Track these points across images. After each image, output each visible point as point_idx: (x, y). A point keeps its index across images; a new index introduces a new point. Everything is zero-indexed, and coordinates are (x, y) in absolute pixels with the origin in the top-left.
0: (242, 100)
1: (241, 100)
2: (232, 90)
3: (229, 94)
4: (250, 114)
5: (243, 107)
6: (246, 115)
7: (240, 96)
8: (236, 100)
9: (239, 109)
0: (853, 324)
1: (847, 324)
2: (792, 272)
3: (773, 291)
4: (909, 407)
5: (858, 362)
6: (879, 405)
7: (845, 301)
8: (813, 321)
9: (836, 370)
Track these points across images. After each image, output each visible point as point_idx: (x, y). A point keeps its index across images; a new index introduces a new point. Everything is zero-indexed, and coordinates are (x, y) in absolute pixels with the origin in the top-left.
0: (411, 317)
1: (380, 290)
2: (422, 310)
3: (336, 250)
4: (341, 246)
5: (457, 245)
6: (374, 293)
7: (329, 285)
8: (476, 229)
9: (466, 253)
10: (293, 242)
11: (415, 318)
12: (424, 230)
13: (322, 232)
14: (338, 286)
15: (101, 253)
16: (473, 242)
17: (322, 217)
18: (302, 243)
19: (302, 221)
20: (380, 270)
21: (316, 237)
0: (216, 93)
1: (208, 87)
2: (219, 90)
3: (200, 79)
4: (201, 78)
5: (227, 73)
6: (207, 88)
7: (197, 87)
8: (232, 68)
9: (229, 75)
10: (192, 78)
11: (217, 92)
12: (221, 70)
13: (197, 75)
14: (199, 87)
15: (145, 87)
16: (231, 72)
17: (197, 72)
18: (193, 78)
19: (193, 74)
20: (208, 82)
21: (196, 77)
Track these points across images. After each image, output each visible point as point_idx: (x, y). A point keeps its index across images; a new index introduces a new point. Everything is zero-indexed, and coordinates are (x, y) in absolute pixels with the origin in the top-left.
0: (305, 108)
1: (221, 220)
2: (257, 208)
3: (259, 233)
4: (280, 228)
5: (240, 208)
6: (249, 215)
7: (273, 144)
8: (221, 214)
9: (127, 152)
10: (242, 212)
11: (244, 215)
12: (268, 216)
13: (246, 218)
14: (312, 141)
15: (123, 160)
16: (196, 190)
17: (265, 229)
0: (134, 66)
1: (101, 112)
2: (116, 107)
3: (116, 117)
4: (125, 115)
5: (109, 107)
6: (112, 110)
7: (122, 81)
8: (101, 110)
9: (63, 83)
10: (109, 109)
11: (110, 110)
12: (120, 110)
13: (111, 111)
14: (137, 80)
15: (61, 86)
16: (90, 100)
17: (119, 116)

# About this exercise
In the listing above, find the line with "15: (101, 253)" and the line with "20: (380, 270)"; output exactly those lines and all lines between them.

# Task output
15: (101, 253)
16: (473, 242)
17: (322, 217)
18: (302, 243)
19: (302, 221)
20: (380, 270)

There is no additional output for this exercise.